The Art History Department Speaker Series
2019 Fall Semester
Wednesday 16 October
5:00 PM in FA 143
Research Associate and Curator
Institute for the Study of the Ancient World, NYU
“Quo vadis? Mapping and Wayfinding in Ancient Rome”
The conceptualization of the ancient Greco-Roman universe was first formulated in the 6th century BCE by pre-Socratic philosophers. In studying the shape and size of the Earth, they developed the fundamentals of topography and cartography, the sciences of recording the surface of the terrain through drawings, as we still know them today. Topographical theories were also applied to everyday problem-solving such as mapping land and sea routes, recording public and private lands, and promoting specific political agendas. In all these instances, the resulting representations of places presented a distorted and schematized version of geographic and topographic elements, transforming those regions on both a conceptual and a physical level.

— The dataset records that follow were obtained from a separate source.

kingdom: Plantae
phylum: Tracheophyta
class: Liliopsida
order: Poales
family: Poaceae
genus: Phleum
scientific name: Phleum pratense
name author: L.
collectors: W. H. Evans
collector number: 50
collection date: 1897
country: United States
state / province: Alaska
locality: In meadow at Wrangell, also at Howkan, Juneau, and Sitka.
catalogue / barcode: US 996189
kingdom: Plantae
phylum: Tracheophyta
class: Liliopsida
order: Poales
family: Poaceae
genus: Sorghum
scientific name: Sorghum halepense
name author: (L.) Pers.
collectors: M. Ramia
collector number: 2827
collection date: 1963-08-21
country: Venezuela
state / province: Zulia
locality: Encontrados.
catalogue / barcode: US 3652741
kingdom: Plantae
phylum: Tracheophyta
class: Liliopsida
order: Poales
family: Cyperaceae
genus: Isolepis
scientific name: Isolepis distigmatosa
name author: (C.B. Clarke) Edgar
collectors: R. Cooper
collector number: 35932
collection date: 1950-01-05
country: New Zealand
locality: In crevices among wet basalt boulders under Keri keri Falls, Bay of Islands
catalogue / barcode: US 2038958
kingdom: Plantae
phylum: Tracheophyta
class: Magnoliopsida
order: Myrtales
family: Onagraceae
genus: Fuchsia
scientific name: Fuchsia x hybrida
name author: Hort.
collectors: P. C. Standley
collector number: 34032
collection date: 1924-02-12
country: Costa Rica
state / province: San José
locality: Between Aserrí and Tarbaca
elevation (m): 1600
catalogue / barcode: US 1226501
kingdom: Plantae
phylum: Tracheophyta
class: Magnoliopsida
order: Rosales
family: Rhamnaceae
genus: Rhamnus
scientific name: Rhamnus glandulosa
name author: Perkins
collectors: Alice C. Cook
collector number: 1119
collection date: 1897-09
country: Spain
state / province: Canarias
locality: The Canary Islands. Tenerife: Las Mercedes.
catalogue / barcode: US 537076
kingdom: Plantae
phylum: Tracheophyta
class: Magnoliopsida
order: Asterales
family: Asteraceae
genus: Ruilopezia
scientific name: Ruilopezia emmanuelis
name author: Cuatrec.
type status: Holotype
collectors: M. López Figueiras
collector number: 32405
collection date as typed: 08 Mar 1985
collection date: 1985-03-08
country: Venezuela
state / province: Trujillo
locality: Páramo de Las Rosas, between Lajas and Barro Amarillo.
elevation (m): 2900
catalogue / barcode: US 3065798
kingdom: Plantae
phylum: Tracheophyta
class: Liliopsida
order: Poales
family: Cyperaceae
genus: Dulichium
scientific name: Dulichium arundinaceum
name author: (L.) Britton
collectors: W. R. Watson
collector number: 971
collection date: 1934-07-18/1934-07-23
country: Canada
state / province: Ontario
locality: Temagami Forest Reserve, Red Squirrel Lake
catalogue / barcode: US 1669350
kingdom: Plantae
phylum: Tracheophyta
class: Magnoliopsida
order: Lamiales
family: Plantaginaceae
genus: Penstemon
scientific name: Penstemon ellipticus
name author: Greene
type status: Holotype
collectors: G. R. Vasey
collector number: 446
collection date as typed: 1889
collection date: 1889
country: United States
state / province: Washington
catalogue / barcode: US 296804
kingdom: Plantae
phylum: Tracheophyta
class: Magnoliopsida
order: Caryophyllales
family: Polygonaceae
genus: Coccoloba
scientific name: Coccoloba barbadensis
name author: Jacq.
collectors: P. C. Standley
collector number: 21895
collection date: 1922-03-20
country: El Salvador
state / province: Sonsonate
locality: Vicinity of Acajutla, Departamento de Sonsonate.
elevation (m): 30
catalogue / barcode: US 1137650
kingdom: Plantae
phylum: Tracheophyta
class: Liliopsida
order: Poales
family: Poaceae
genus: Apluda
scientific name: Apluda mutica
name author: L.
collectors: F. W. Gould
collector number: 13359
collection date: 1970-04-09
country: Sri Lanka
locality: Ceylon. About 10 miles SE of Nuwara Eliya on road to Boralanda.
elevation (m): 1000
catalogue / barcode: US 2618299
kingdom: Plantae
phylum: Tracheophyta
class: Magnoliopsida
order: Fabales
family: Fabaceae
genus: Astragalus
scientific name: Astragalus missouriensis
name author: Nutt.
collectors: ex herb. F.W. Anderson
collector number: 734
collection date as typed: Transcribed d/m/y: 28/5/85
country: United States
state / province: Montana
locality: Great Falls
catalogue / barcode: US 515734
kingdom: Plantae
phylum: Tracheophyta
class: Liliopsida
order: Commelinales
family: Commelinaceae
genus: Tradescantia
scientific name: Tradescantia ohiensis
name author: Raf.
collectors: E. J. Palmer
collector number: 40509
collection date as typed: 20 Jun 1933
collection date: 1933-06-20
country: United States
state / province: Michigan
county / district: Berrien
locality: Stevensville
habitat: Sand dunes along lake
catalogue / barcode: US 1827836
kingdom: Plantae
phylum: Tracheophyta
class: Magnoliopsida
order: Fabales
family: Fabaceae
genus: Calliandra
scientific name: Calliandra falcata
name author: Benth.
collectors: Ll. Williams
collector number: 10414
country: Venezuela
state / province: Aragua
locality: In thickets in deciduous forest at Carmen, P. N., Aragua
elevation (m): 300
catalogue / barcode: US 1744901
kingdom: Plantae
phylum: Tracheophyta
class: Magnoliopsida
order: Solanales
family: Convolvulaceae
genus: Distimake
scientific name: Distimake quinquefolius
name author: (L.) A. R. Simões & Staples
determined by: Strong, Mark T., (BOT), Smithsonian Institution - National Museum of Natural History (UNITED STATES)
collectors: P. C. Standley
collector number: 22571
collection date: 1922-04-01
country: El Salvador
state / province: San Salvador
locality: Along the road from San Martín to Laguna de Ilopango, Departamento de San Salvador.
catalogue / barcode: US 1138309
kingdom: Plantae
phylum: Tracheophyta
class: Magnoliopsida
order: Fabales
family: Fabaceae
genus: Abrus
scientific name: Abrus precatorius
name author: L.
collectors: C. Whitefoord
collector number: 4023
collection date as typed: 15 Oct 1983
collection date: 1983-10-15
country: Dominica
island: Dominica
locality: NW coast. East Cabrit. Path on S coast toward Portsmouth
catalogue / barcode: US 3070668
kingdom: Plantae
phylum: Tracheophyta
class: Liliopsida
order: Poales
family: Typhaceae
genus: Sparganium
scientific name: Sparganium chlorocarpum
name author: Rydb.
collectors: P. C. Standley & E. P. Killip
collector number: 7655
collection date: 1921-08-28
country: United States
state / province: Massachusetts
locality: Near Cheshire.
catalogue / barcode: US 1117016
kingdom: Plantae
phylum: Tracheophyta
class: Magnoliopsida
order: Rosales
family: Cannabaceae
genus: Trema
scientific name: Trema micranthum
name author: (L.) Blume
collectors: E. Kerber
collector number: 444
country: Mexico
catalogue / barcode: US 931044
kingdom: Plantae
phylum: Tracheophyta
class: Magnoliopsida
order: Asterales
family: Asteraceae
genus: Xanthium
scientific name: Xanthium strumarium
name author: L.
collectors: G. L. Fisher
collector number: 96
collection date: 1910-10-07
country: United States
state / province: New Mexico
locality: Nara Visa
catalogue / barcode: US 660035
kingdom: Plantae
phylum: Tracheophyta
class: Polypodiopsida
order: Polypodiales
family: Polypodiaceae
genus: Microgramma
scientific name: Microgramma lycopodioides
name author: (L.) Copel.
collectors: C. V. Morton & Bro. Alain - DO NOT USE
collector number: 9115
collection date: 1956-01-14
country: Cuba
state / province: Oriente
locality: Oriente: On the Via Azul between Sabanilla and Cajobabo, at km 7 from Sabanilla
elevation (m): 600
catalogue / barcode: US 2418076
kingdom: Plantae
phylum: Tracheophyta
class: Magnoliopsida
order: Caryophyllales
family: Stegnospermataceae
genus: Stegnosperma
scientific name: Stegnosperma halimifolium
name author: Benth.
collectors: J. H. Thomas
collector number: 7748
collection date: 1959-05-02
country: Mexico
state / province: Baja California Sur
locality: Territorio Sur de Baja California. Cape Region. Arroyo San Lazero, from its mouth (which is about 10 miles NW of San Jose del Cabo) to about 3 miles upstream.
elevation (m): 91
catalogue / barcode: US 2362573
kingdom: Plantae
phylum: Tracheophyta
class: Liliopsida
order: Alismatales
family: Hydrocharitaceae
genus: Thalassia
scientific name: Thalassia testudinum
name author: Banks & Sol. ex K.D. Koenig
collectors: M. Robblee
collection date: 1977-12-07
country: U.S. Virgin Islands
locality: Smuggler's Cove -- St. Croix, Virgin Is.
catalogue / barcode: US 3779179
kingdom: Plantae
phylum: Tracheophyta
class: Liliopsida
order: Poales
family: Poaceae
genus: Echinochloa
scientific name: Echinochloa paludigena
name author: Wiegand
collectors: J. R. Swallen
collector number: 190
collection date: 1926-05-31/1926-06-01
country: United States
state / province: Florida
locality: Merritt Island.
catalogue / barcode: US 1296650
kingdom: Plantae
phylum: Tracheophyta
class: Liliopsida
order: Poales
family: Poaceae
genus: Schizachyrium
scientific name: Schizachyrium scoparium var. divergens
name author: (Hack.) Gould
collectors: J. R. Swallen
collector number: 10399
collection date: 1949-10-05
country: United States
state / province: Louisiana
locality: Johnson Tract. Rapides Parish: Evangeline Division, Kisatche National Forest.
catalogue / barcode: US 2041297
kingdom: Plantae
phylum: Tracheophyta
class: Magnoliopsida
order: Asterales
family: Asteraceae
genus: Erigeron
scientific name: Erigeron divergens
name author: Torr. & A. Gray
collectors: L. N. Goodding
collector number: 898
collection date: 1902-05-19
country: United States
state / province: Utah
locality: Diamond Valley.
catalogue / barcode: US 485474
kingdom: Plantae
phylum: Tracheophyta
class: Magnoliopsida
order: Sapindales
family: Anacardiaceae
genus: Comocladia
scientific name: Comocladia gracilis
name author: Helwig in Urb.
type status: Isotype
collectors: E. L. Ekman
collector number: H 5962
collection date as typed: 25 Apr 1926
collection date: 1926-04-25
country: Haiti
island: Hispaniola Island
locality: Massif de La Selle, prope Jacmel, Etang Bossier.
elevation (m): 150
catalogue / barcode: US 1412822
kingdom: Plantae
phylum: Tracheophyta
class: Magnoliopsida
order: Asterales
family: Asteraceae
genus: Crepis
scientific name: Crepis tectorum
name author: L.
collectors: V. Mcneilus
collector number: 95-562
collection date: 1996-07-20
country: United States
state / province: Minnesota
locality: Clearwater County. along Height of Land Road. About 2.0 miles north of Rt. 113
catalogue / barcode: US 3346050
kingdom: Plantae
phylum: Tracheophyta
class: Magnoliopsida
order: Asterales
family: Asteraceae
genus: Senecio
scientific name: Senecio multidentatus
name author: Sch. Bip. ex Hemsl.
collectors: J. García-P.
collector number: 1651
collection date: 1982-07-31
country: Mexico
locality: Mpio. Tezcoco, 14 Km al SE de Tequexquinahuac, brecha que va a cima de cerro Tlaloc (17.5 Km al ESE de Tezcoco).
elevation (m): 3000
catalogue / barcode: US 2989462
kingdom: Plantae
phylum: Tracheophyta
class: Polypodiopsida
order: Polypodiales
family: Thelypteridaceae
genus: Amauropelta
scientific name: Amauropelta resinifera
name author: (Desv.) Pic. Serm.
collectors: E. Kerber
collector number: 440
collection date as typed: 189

This talk focuses on wayfinding, analyzing the role of Roman itinerariain the understanding of personal and public space, the conceptualization of hypothetical movement as a primary factor around which all spatial relations were built, and the emergence of a communal geographic standpoint that subsumed spatial differences to promote geographic standardization.
Roberta Casagrande-Kim(PhD, Columbia University) is a specialist in Roman funerary practices and beliefs in the afterlife, late Antique urbanism, and Greco-Roman mapping. She has worked extensively in archeological excavations in Italy, Israel, and Turkey, and has served as the Assistant Field Director at the Amheida excavations in Egypt since 2010.